To better understand DSD evolution in cumulus clouds given their widespread occurrence around the globe, Dr. Paul Lawson, Senior Research Scientist at SPEC Incorporated, USA, and one of the second cycle awardees of the UAE Research Program for Rain Enhancement Science, investigated a high-based cumulus congestus case observed over the UAE. A notable feature of this case was the lack of warm rain generation despite the deep liquid layer (> 3.5 km).
The study analyzed aircraft observations as well as Large Eddy Simulations (LES) coupled with a bin microphysics model. It addressed several outstanding questions concerning key processes driving DSD evolution for this case and focused especially on the factors that may have limited the production of mm-sized drops despite the cloud depth.
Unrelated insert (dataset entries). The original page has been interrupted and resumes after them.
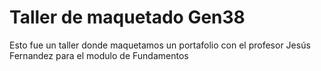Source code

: # Taller de maquetado Gen38
Esto fue un taller donde maquetamos un portafolio con el profesor Jesús Fernandez para el modulo de Fundamentos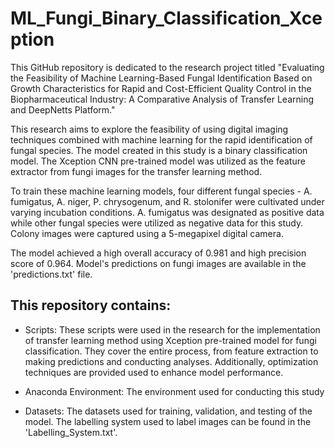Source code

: # ML_Fungi_Binary_Classification_Xception

This GitHub repository is dedicated to the research project titled "Evaluating the Feasibility of Machine Learning-Based Fungal Identification Based on Growth Characteristics for Rapid and Cost-Efficient Quality Control in the Biopharmaceutical Industry: A Comparative Analysis of Transfer Learning and DeepNetts Platform."

This research aims to explore the feasibility of using digital imaging techniques combined with machine learning for the rapid identification of fungal species. The model created in this study is a binary classification model. The Xception CNN pre-trained model was utilized as the feature extractor from fungi images for the transfer learning method.

To train these machine learning models, four different fungal species - A.  fumigatus, A. niger, P. chrysogenum, and R. stolonifer were cultivated under varying incubation conditions. A. fumigatus was designated as positive data while other fungal species were utilized as negative data for this study. Colony images were captured using a 5-megapixel digital camera.

The model achieved a high overall accuracy of 0.981 and high precision score of 0.964. Model's predictions on fungi images are available in the 'predictions.txt' file.


## This repository contains:

- Scripts: These scripts were used in the research for the implementation of transfer learning method using Xception pre-trained model for fungi classification. They cover the entire process, from feature extraction to making predictions and conducting analyses. Additionally, optimization techniques are provided used to enhance model performance.

- Anaconda Environment: The environment used for conducting this study

- Datasets: The datasets used for training, validation, and testing of the model. The labelling system used to label images can be found in the 'Labelling_System.txt'.



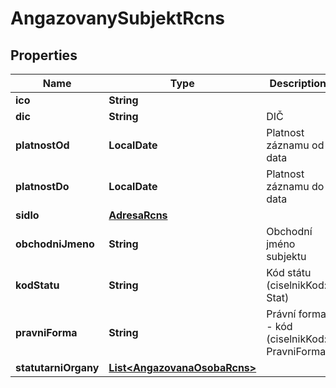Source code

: 

# AngazovanySubjektRcns


## Properties

| Name | Type | Description | Notes |
|------------ | ------------- | ------------- | -------------|
|**ico** | **String** |  |  [optional] |
|**dic** | **String** | DIČ |  [optional] |
|**platnostOd** | **LocalDate** | Platnost záznamu od data |  [optional] |
|**platnostDo** | **LocalDate** | Platnost záznamu do data |  [optional] |
|**sidlo** | [**AdresaRcns**](AdresaRcns.md) |  |  [optional] |
|**obchodniJmeno** | **String** | Obchodní jméno subjektu |  [optional] |
|**kodStatu** | **String** | Kód státu  (ciselnikKod: Stat)  |  [optional] |
|**pravniForma** | **String** | Právní forma - kód (ciselnikKod: PravniForma)  |  [optional] |
|**statutarniOrgany** | [**List&lt;AngazovanaOsobaRcns&gt;**](AngazovanaOsobaRcns.md) |  |  [optional] |



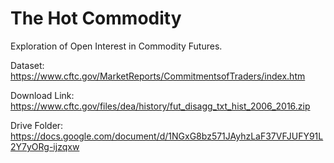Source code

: # The Hot Commodity

Exploration of Open Interest in Commodity Futures.

Dataset: https://www.cftc.gov/MarketReports/CommitmentsofTraders/index.htm

Download Link: https://www.cftc.gov/files/dea/history/fut_disagg_txt_hist_2006_2016.zip

Drive Folder: https://docs.google.com/document/d/1NGxG8bz571JAyhzLaF37VFJUFY91L2Y7yORg-ijzqxw
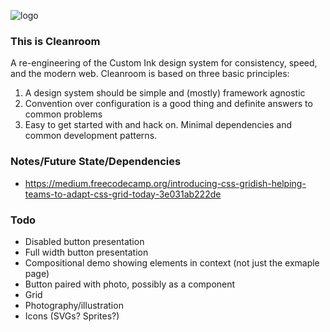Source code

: ![logo](https://d2ffutrenqvap3.cloudfront.net/items/2j2v01003E3r1L3u1a3v/cr_logo.png "Logo")

### This is Cleanroom
A re-engineering of the Custom Ink design system for consistency, speed, and the modern web. Cleanroom is based on three basic principles:
1. A design system should be simple and (mostly) framework agnostic
2. Convention over configuration is a good thing and definite answers to common problems
3. Easy to get started with and hack on. Minimal dependencies and common development patterns.

### Notes/Future State/Dependencies
- https://medium.freecodecamp.org/introducing-css-gridish-helping-teams-to-adapt-css-grid-today-3e031ab222de

### Todo
- Disabled button presentation
- Full width button presentation
- Compositional demo showing elements in context (not just the exmaple page)
- Button paired with photo, possibly as a component
- Grid
- Photography/illustration
- Icons (SVGs? Sprites?)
The UAE aircraft observations in actively growing cloud turrets comprised of liquid droplets obtained at four different levels ranging from about 9.5 degrees Celsius near cloud base and up to the -12 degrees Celsius level.
The LES-modeled cloud produced very few mm-sized drops similar to the observations, but copious large drops with reduced aerosol loading. Most of the cloud volume was strongly diluted from entrainment and mixing which drives droplet activation above cloud base but limits liquid water content. Neglecting droplet activation above cloud base decreased modeled droplet concentrations aloft, but did little to increase rain production.
A key result from the simulations conducted by the study is that secondary activation had only a limited impact on the tail of DSDs and thus on drop growth via collision-coalescence. Thus, one of its main conclusions from the simulations is that warm rain generation (or lack thereof in this case) was determined more by the sub-cloud aerosol and DSDs near cloud base than DSD evolution aloft from secondary droplet activation.
In future work, the team aims to continue exploring warm rain processes in cumulus congestus using Lagrangian microphysics to address some of the shortcomings noted with bin microphysics.